As time is a commodity worth its span in gold, the assigned case worker or Disability Specialist (or whatever other name or designation given to the person at the Office of Personnel Management who will review one’s Federal Disability Retirement application for identification purposes) must use such time efficiently; and given the volume of cases which the Case Worker must evaluate, analyze and decide upon, the tool of repetition is important precisely because, in the short time-span within the volume of cases to be reviewed, the ability to catch the attention of the reviewer and to highlight the main points of one’s case by shouting out in bold-faced screams, is an effective way of presenting one’s case.  

As paper-presentations go, they are silent vehicles of communication.  However, within the neutral silence of being presented to the reader, it is important to repetitively state (and restate) the main points of a case in formulating one’s narrative in the Applicant’s Statement of Disability.  As with everything else, however, in preparing, formulating and filing a Federal Disability Retirement application under FERS and CSRS, there is a danger point in using the tool of repetition:  too much repetition can make one’s case appear to be “artificial” and conniving.  

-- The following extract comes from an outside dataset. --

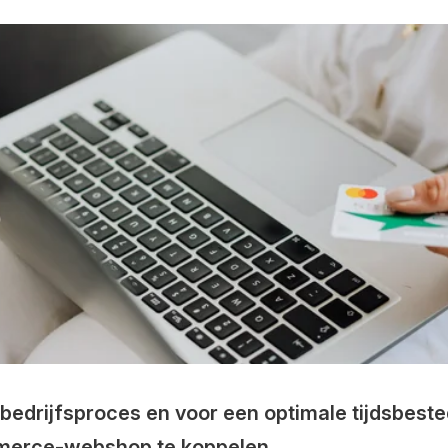
t bedrijfsproces en voor een optimale tijdsbest
merce-webshop te koppelen.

You don’t want to file a Federal Disability Retirement application by stating the Federal Retirement application too repetitively because to overstate the Federal Disability Retirement application too many times would be to use the tool of repetition too much in a Federal Disability Retirement application (hope one gets it).

Sincerely,

Robert R. McGill, Esquire

Federal Worker Disability Retirement: Work as the Causal Inception

In a claim filed with the Office of Workers’ Compensation Programs (OWCP), causality and whether it is work-related, occupationally related, etc., are issues which will inevitably arise, precisely because the statutory mandates which govern OWCP rules and regulations require proof of a causal connection.

Under Federal Disability Retirement for FERS & CSRS employees, however, such work-related causality is not an issue, because it is not a requirement that a medical condition was “caused” while performing one’s Federal or Postal job, or that there be some connection to an occupational hazard or inherent workplace relationship.  That does not mean, however, that there cannot be a workplace connection; merely that, whether or not there is any such relationship between the medical condition and the work environment, it is not an issue which possesses any significant relevance to the filing of a Federal Disability Retirement application.  

These “fine distinctions” can be confusing for non-lawyers (and, indeed, even for lawyers who are supposedly trained in being able to analytically dissect multiple compounding concepts within statutory language).  

“Causality” to the workplace can, however, be discussed and even referred to in a medical report, or in the Applicant’s Statement of Disability (Standard Form 3112A), as a provision for historical and background context, but it is not an essential element to prove in a Federal Disability Retirement application under FERS or CSRS.  Too much emphasis on the historical context, however, can lead to the unforeseen and dangerous consequence of having one’s case characterized as a “situational disability“, and one must always be cognizant of such a danger.